This is from my hubby, re: your email about your son reaching puberty, and in particular the challenges of the m- word habit.
Here are my thoughts that you could pass on to the mom and her husband. It seems to me that she is right on (to want to give attention to this issue), but her hubby should be the primary one to discuss this with their son. It would be healthy and good for all three of them for the boy to be working this through with his father — and developing an accountability system with his father (who has "been there" and may sometimes still be there).
Yes, it (masturbation) is basically unavoidable, but the way in which one processes it is very important (i.e., whether it remains simply a physical outlet with no guilt and no entertaining of lustful thoughts), and the self-control aspect is a noble and often achievable objective in that regard. One can control it, and it's important to, because m. is addictive and can result in guilt and antisocial behavior. Not lounging around in bed once one has awakened is a key thing. Often, a guy awakes with an erection, and that prompts the m. activity. So, to just right away get off the bed and down on one's knees to welcome the new day and acknowledge the master is a wonderful start. Here's what I generally say:
Also: Dad can explain nocturnal emissions ("wet dreams") to his son — that the Creator built in a mechanism for release even while he is sleeping. Nearly every guy experiences this at one time or another, and it is a totally natural occurrence. It's nothing to be ashamed of. It is most frequent during the adolescence of men — perhaps especially for those who through their godly self-control are not permitting themselves another outlet. It would be good for the dad to assure his son that if and when he awakes with semen on him and on the sheets, this is fine — it shows that all his parts are working great; the system is being flushed and is being maintained in nice working order. After it has happened, he should bathe himself with water (and wash the sheets). The Scriptures talk about it — Leviticus 15:16-17 and Deuteronomy 23:9-11 (where the phrase translated "nocturnal emission" literally means 'by reason of what happens to him by night').
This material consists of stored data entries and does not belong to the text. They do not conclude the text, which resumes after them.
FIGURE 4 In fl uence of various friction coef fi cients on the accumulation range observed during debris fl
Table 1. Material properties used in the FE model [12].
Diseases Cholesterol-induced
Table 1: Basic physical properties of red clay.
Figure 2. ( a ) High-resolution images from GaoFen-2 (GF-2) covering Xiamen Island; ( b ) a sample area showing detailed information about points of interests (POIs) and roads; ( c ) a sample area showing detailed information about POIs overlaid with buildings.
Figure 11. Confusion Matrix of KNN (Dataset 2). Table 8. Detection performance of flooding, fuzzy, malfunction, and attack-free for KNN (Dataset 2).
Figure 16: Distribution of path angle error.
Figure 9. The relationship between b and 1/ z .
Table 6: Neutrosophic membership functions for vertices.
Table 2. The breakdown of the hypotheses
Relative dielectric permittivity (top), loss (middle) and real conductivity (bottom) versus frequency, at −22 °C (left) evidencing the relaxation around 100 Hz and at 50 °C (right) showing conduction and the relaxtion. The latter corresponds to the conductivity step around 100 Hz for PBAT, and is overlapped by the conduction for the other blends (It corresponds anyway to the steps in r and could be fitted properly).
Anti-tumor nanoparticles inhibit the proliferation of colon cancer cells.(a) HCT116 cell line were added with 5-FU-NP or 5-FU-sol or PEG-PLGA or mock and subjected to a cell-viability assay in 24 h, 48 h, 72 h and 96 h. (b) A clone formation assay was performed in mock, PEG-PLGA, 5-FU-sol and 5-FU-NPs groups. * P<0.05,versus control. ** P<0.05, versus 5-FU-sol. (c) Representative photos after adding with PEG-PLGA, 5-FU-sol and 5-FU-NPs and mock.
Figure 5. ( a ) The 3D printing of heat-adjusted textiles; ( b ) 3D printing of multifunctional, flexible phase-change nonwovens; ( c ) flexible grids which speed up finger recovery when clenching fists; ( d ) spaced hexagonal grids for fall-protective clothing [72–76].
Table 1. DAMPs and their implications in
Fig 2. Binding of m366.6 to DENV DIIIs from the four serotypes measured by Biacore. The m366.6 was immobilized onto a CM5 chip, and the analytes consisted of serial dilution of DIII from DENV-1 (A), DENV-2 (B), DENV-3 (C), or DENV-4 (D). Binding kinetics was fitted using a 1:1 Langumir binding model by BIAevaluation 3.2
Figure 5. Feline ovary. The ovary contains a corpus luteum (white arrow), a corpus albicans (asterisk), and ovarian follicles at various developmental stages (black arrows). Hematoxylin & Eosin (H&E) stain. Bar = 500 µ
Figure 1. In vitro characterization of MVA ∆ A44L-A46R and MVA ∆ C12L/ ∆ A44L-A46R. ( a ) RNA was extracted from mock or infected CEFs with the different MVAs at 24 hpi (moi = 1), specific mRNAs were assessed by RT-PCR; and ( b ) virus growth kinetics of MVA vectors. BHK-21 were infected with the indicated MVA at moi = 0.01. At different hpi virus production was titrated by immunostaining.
A correlated father-and-son conversation for a young age (depending on the degree of exposure of the boy to technology, peers and the world) is pornography — which can be a lure for curious boys even before they enter puberty. A godly dad will train his son to build defenses against this corrosive addiction. (The everaccountable.com website offers a world of help on gaining and maintaining personal victory in this area.) Porn can set into a lifetime soul-assaulting temptation that cheapens the perception of God-given sexuality and impairs the ability to have a pure, life-giving one-man / one-woman marital relationship when God opens that door.
A key thing to understand about pornography habits is that the addiction is a symptom of a deeper cause, often a poor self-image, fear and insecurity that may often be springing from a poor relationship with Dad. Any child's self-image is shaped more by the child's relationship with their father than that with the mother (she is generally the heartbeat of the home, but he is the moral compass). Dad can strengthen his son's response to the mutual temptations of masturbation and pornography ("every man's battle" — you can search for that phrase online to find many resources for waging it) by his example and by the openness and sensitivity of his presence as the godly Abba (Hebrew word for Daddy).